What's so damned funny? I have absolutely no memory of this moment . . .

Then we went into the GANG garden and got to work there.

seedlings, lined up by the pond

For beds that weren’t very thick, we decided to sheet mulch them again, first with cardboard/newspaper and, this time, leaf and leaf much, before planting seeds and seedlings. Mulch helps hold moisture, discourages pests, and turns into soil. Always, the key is to continue to build soil.

Aside: Aaron found more morels! Giant morels! Twice as many as we found during the mushroom workshop two weeks earlier! Once again, hiding in corners of my back yard near old oak and elm trees.

I told him he could have them, and he gave one to each person present.

One of the Bettys, with her morel

Here’s Stephanie, planting beet seedlings.

In honor of her work in the gardens of Bloomington (Stephanie is also an intern with Middle Way House), her mother made her a great apron out of old sweaters.

Of course, she’s afraid to get dirt on it!

All in all, a very good day, though there are still lots of seeds and seedlings left to plant, and some that did get planted look like they’ve drowned in the continuing rain. Over eleven inches in April. A record. Rain the first three days of May.
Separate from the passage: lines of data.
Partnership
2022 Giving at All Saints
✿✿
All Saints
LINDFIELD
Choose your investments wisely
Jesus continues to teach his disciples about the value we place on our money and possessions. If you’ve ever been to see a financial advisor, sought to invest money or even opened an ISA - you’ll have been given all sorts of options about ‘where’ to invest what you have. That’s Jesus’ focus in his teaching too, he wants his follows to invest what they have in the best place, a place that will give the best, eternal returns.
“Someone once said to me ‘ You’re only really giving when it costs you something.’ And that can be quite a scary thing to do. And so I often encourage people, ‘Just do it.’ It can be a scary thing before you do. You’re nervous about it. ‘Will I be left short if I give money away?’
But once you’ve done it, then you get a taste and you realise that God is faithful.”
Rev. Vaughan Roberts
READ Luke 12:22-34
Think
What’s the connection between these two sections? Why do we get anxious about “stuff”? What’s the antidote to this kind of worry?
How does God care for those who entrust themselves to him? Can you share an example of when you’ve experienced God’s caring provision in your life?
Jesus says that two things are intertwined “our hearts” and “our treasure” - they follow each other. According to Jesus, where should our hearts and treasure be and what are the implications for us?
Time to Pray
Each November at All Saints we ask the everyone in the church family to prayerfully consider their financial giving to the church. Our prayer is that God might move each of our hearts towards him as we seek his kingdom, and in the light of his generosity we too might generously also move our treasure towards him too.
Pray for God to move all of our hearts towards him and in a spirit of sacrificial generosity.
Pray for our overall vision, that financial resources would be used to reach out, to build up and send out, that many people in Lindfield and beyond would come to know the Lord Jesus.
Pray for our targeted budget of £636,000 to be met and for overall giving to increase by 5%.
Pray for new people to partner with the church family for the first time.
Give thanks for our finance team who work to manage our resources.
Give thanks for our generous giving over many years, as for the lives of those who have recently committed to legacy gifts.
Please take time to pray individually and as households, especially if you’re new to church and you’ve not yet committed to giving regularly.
More predicted tonight . . .

C’est la vie!

Our First Cob Oven Pizza Party, YES!

I had no idea how wonderful pizza would taste when coming from our very own SPEA-class built cob oven in the GANG garden! I mean, I don’t even like pizza!

On the one day that it wasn’t raining or threatening to rain, we gathered for our first ever cob pizza party. It was supposed to be a reward for that SPEA class, which, on a drizzly day in November, 2010 had stomped and shaped the oven into being from sand, clay and straw.
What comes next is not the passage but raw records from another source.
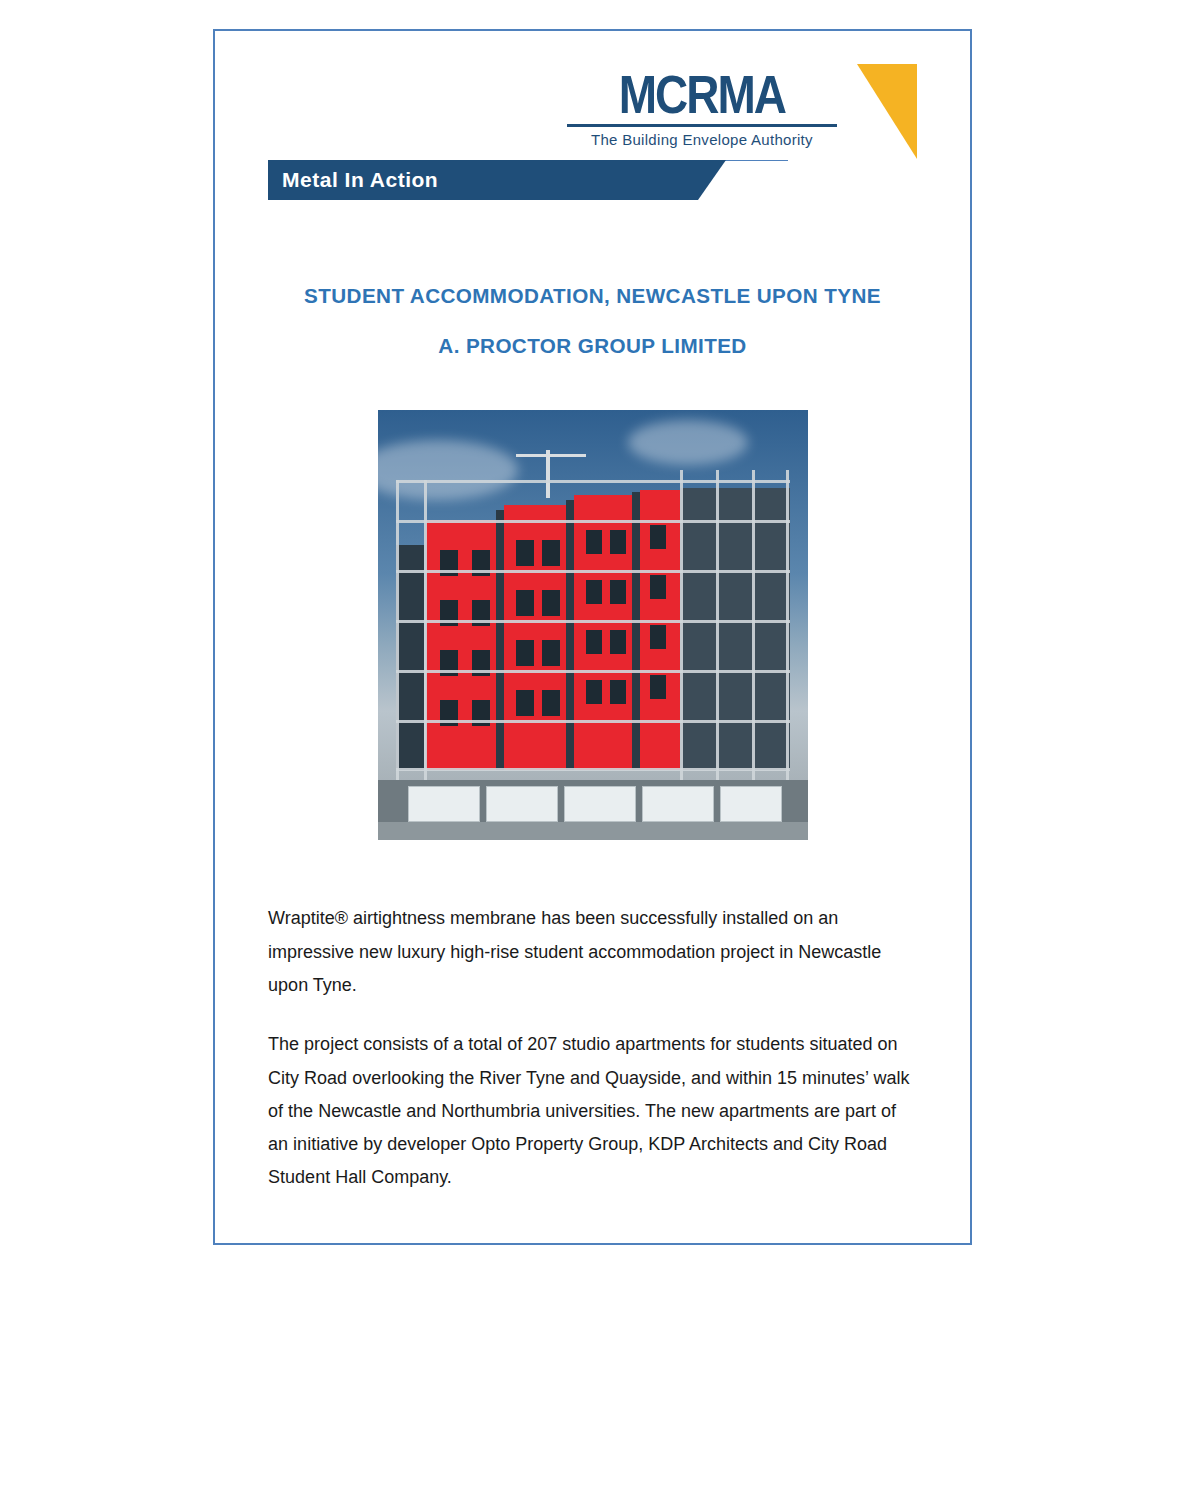MCRMA
The Building Envelope Authority
Metal In Action
STUDENT ACCOMMODATION, NEWCASTLE UPON TYNE
A. PROCTOR GROUP LIMITED
Wraptite® airtightness membrane has been successfully installed on an impressive new luxury high-rise student accommodation project in Newcastle upon Tyne.
The project consists of a total of 207 studio apartments for students situated on City Road overlooking the River Tyne and Quayside, and within 15 minutes’ walk of the Newcastle and Northumbria universities. The new apartments are part of an initiative by developer Opto Property Group, KDP Architects and City Road Student Hall Company.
But only one student from the class showed up! I guess we were too close to the end of the semester, plus it was Easter Weekend. But there were still about a dozen of us.

However, that one student brought a student friend, and a couple students from across the street and next door showed up, plus the teacher Melissa and her husband and children. And Colin, who built the structure for the oven and finished the oven, and Nathan, who spearheaded the project. Here’s Nathan, taking a good look at what he hath wrought.

We will next fire up the oven on June 25, for our Solstice Party and Celebration after our Children’s Workshop: “Inviting the Little People In.”

Meanwhile, we’re realizing that we’ve just got to make some cob benches down there by that oven. And meanwhile, I’m dreaming of outdoor cob ovens on every block in town in the future. A mighty handy fallback when the electricity shuts off.

When we finished the pizzas,

several of us threw potatoes and and eggplant in the oven. We could have put in some bread to bake, and who knows what else. The oven stays hot for a long, long time.

I now recognize this cob oven as an incredibly powerful magnetic center for the neighborhood commons that we are cultivating via the GANG.

May Melissa and Chris’s beautiful boy Emmett live to grow up into a world transformed into into community by the intention and effort of his parents’ generation.